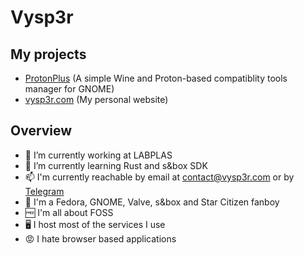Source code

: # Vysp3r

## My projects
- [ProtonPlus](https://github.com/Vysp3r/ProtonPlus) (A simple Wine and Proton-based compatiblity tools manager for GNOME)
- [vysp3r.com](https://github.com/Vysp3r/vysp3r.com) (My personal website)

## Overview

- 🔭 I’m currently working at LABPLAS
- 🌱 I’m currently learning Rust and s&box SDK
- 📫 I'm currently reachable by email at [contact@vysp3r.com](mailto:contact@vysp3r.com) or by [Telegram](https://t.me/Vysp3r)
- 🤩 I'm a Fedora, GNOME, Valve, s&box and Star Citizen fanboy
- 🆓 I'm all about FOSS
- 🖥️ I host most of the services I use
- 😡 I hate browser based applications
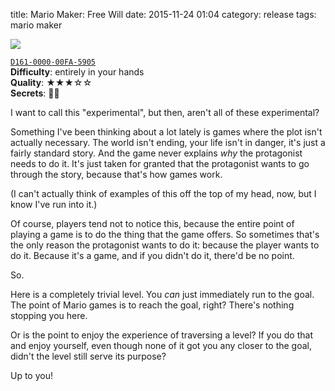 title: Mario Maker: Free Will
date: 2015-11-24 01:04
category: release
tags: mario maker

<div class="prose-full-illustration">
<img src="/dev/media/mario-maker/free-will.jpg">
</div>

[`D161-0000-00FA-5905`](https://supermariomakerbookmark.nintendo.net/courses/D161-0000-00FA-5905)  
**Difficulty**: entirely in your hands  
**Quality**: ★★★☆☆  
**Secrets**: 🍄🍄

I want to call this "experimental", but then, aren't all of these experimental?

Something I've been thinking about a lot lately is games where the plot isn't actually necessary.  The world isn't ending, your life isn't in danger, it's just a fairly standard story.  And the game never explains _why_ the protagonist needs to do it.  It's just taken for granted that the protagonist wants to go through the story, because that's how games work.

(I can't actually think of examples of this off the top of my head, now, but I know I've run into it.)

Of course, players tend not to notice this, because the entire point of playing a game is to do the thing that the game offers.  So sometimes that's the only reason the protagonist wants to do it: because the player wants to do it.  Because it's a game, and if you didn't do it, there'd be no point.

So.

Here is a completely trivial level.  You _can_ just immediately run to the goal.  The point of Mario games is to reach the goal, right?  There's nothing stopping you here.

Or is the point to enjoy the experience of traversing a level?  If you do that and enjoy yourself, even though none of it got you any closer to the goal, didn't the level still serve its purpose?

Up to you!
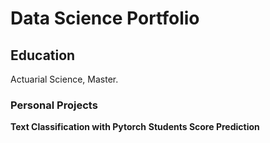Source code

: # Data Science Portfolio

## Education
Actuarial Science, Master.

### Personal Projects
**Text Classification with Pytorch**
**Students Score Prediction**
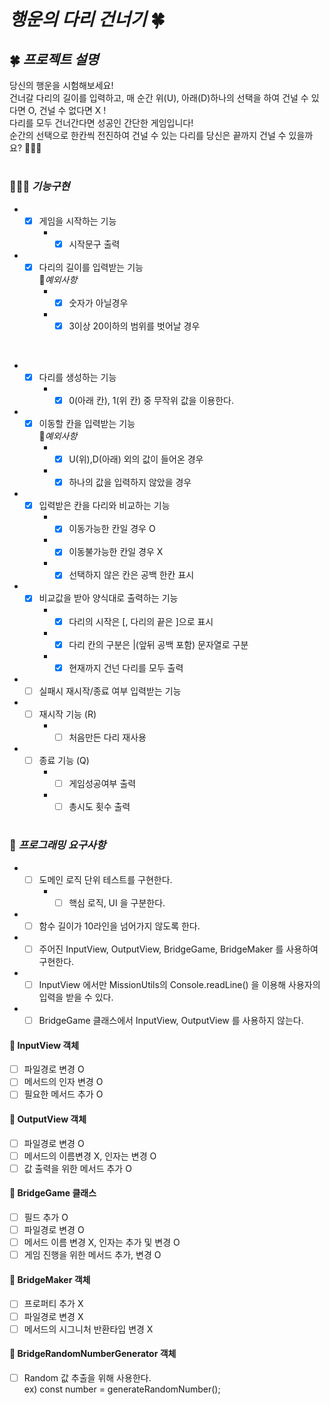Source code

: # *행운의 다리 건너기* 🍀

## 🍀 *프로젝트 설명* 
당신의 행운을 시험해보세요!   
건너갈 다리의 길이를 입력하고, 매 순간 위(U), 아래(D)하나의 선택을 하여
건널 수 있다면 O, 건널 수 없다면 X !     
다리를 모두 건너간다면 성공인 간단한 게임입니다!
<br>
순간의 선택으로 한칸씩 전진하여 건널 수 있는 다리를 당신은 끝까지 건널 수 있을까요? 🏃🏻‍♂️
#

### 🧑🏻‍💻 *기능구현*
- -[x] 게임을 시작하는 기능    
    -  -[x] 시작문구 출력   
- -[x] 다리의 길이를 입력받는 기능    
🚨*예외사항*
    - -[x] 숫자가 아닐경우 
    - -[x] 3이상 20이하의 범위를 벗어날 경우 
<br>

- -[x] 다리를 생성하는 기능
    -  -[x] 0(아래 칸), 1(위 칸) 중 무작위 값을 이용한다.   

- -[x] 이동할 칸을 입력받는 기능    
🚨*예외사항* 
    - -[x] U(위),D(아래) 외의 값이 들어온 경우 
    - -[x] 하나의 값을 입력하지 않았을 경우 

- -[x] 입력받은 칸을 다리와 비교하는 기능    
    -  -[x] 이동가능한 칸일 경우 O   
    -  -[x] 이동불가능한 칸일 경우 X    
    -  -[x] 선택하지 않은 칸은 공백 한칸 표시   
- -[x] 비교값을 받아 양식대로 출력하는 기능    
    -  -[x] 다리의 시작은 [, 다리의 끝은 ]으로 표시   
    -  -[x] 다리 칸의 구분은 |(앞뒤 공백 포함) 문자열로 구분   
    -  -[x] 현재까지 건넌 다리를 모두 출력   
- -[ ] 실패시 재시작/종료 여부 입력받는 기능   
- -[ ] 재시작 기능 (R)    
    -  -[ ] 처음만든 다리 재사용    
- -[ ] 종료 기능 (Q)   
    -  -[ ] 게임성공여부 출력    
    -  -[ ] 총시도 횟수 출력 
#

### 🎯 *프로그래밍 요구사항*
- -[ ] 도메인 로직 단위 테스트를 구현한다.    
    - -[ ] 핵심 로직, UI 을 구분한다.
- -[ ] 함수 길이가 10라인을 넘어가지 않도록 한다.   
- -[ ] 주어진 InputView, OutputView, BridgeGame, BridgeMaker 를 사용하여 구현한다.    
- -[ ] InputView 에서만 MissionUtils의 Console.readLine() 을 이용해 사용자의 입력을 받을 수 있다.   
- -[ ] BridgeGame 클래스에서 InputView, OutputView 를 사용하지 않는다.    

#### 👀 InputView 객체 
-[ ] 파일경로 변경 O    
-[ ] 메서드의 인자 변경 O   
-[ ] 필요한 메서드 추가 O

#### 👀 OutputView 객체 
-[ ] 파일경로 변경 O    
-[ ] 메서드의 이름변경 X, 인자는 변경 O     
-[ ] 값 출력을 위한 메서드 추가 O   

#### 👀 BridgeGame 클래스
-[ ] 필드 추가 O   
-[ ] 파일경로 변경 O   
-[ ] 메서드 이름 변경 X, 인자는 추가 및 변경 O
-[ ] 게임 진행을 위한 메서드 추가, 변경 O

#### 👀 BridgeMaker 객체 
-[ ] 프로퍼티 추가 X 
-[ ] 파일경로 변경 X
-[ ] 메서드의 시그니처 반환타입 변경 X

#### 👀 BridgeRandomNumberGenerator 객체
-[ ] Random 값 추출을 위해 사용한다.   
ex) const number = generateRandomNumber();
==
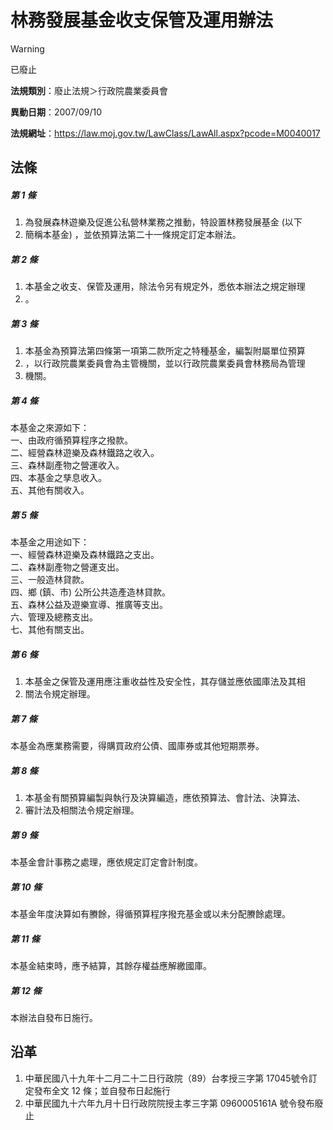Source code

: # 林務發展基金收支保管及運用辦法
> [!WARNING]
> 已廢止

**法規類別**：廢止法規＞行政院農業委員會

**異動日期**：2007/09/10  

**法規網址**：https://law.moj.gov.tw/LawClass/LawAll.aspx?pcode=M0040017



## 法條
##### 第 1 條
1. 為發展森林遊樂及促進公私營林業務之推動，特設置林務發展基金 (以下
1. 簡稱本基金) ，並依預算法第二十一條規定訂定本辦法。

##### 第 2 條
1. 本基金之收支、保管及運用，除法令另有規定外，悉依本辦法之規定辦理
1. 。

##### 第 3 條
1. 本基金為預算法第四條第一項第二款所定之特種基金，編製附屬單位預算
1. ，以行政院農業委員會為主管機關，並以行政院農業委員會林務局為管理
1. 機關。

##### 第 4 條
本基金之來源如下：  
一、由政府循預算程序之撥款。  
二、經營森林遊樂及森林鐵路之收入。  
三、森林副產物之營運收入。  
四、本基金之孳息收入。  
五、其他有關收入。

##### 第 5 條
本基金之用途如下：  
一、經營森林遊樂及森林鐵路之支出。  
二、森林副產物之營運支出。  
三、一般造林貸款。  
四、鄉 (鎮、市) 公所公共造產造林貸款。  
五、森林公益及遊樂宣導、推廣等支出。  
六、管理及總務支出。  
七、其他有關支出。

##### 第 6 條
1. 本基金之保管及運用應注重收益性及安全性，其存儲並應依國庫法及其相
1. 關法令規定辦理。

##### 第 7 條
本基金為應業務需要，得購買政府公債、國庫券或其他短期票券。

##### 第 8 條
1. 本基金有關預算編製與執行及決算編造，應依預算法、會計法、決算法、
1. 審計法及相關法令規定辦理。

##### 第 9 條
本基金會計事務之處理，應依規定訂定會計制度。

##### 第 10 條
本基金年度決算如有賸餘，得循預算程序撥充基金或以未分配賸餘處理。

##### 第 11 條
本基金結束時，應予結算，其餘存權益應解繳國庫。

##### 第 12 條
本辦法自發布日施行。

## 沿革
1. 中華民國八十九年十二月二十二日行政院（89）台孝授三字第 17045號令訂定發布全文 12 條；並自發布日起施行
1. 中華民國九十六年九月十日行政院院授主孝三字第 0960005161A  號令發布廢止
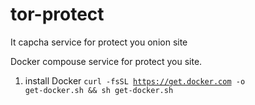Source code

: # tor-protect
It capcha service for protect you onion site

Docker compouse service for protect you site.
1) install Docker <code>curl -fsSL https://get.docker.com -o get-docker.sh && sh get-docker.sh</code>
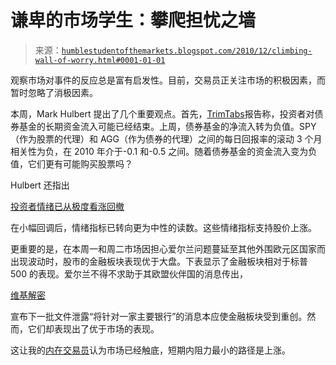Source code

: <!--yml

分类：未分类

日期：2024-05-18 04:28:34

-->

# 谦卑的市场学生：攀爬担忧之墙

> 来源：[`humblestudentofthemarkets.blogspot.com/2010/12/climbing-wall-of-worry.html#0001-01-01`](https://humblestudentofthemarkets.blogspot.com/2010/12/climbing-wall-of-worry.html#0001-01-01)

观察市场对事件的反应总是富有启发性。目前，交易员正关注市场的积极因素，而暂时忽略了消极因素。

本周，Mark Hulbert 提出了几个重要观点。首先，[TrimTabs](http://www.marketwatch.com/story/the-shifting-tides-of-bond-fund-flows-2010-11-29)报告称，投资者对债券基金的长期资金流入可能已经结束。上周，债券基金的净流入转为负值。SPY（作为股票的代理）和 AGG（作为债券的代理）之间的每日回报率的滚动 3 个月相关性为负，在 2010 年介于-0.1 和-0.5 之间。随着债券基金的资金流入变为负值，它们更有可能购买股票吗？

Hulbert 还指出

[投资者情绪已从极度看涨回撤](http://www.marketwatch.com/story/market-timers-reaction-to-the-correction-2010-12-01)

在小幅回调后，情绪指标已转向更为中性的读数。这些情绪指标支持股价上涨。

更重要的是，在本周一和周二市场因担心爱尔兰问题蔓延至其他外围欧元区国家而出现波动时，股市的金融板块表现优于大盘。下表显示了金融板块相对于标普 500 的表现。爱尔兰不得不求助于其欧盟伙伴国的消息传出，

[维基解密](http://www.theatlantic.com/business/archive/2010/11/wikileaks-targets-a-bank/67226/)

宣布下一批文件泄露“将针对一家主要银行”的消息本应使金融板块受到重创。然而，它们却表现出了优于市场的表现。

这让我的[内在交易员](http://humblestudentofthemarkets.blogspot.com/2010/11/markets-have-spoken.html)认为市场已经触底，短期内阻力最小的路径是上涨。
==
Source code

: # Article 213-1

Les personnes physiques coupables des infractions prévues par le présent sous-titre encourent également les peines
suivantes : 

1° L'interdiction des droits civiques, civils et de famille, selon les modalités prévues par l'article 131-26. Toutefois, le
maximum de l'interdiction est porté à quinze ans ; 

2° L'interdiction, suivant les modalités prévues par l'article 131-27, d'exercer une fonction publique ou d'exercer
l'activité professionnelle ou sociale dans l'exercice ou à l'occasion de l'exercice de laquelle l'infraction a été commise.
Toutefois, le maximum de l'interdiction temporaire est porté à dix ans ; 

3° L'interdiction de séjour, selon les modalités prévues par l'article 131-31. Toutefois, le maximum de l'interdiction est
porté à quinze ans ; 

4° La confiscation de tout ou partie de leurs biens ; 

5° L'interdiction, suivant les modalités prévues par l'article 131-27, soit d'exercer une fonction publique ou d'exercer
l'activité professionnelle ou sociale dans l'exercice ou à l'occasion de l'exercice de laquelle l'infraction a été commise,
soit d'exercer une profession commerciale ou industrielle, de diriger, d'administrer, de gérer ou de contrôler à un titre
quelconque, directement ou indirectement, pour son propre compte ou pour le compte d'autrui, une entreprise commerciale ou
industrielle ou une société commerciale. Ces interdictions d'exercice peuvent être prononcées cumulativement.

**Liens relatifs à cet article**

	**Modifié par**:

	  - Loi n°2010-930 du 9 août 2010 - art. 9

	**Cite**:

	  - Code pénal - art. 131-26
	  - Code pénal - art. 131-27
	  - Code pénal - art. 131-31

== EXERCISE DIRECTIONS ==
Copy the records exactly, starting at the line that contains "## Education" and ending after the line that contains "-[ ] 필요한 메서드 추가 O", and leave out the pictures.

== YOUR SOLUTION ==
## Education
Actuarial Science, Master.

### Personal Projects
**Text Classification with Pytorch**
**Students Score Prediction**
Source code

: # *행운의 다리 건너기* 🍀

## 🍀 *프로젝트 설명* 
당신의 행운을 시험해보세요!   
건너갈 다리의 길이를 입력하고, 매 순간 위(U), 아래(D)하나의 선택을 하여
건널 수 있다면 O, 건널 수 없다면 X !     
다리를 모두 건너간다면 성공인 간단한 게임입니다!
<br>
순간의 선택으로 한칸씩 전진하여 건널 수 있는 다리를 당신은 끝까지 건널 수 있을까요? 🏃🏻‍♂️
#

### 🧑🏻‍💻 *기능구현*
- -[x] 게임을 시작하는 기능    
    -  -[x] 시작문구 출력   
- -[x] 다리의 길이를 입력받는 기능    
🚨*예외사항*
    - -[x] 숫자가 아닐경우 
    - -[x] 3이상 20이하의 범위를 벗어날 경우 
<br>

- -[x] 다리를 생성하는 기능
    -  -[x] 0(아래 칸), 1(위 칸) 중 무작위 값을 이용한다.   

- -[x] 이동할 칸을 입력받는 기능    
🚨*예외사항* 
    - -[x] U(위),D(아래) 외의 값이 들어온 경우 
    - -[x] 하나의 값을 입력하지 않았을 경우 

- -[x] 입력받은 칸을 다리와 비교하는 기능    
    -  -[x] 이동가능한 칸일 경우 O   
    -  -[x] 이동불가능한 칸일 경우 X    
    -  -[x] 선택하지 않은 칸은 공백 한칸 표시   
- -[x] 비교값을 받아 양식대로 출력하는 기능    
    -  -[x] 다리의 시작은 [, 다리의 끝은 ]으로 표시   
    -  -[x] 다리 칸의 구분은 |(앞뒤 공백 포함) 문자열로 구분   
    -  -[x] 현재까지 건넌 다리를 모두 출력   
- -[ ] 실패시 재시작/종료 여부 입력받는 기능   
- -[ ] 재시작 기능 (R)    
    -  -[ ] 처음만든 다리 재사용    
- -[ ] 종료 기능 (Q)   
    -  -[ ] 게임성공여부 출력    
    -  -[ ] 총시도 횟수 출력 
#

### 🎯 *프로그래밍 요구사항*
- -[ ] 도메인 로직 단위 테스트를 구현한다.    
    - -[ ] 핵심 로직, UI 을 구분한다.
- -[ ] 함수 길이가 10라인을 넘어가지 않도록 한다.   
- -[ ] 주어진 InputView, OutputView, BridgeGame, BridgeMaker 를 사용하여 구현한다.    
- -[ ] InputView 에서만 MissionUtils의 Console.readLine() 을 이용해 사용자의 입력을 받을 수 있다.   
- -[ ] BridgeGame 클래스에서 InputView, OutputView 를 사용하지 않는다.    

#### 👀 InputView 객체 
-[ ] 파일경로 변경 O    
-[ ] 메서드의 인자 변경 O   
-[ ] 필요한 메서드 추가 O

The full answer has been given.